1. In learning-mode, play N games against another agent and learn from each game.
2. In playing-mode, play M games against a opponent.
   • If your agent has truly learned the game and if the opponent is perfect (or human), then you would expect all M games to be a draw.eng.re
   • If your agent has truly learned the game and if the opponent is not-perfect (maybe also human…), then you would expect it to either win or play to draw in all M games. No losses.
   • If your agent still has things to learn, then you might expect it to lose some of the M games.

There are definitely more rigorous ways to test a machine-learning based system, but we’ll save that for Applied Machine-Learning. For now, we’ll just stick to the “looks like a duck, quacks like a duck, must be a duck” method of verifying that our agent has learned.

Experimentation and Validation

Your code in testlearning.py should be setup to run a single experiment. That means start with an un-trained TDQ agent, train it (step 1), then test it (step 2). Here are some variables you should explore when your agent is learning:

1. Vary the opponent when training. Try random and a perfect agent. The truly patient of you will play your agent while it learns and get the benefit of watching it improve (warning: be ready to play 100s or 1000s of games…)
2. Vary the number of training games. Try to find out the minimum number needed for your agent to “get good”.
3. Combine 1 and 2. Does your agent learn faster or better when playing random agents, perfect agents, or imperfect agents?
4. Vary things like the learning rate, discount rate, exploration function, and reward function.

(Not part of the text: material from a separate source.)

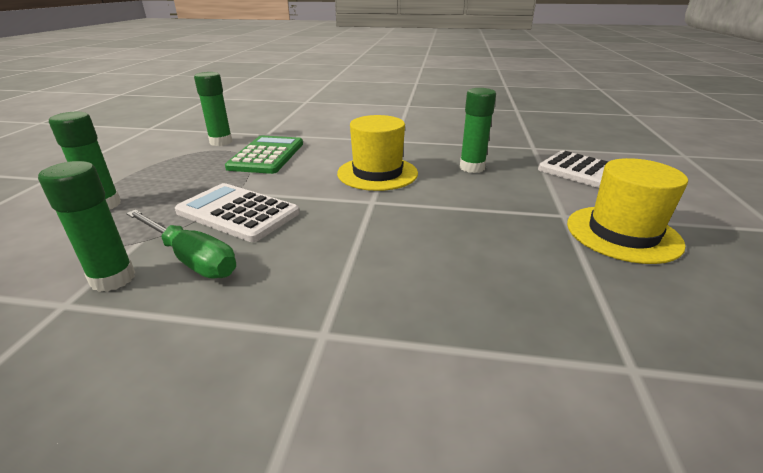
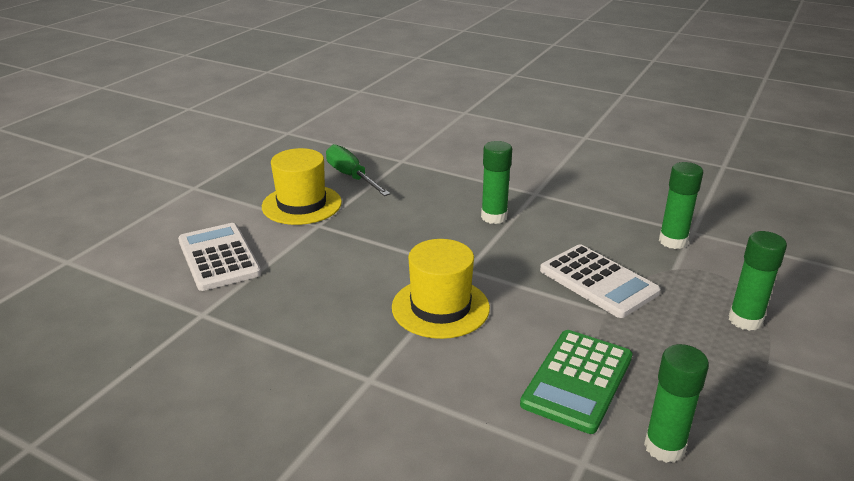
camera: 160 degrees left, 0 degrees up
(191, 258) = (624, 245): green screwdriver -> green screwdriver (351, 177)
(472, 167) = (326, 293): green glue stick -> green glue stick (494, 217)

The goal here is to figure out the requirements and limitations of learning. The ideal is learning to play perfect tic-tac-toe using the least amount of computation resources as possible. Do some informal experimentation and see what you can learn about learning tic-tac-toe.

When checking just how well your agent plays, you should always play M>1 games. You should also check your agent’s play against an opponent other than the one it played against when learning. The easiest, but most time consuming way to do this, is for you to play against the TDQ agent and mix up your own play. Play well, play poorly, play with a mixed-strategy, just probe the agent with your play style. The fastest way to check your agent is to use a mixed-strategy, perfect agent, play M silent games and count our draws and losses. Two computation agents will play 50+ games faster than you and your agent. Try a bit a both.

Whenever your agent plays a game via a TTTEngine you must reset the engine before it’s next game. This is done via the TTTEngine method resetGame. Do not forget this step. If you do, then your agent will play one game and one game only.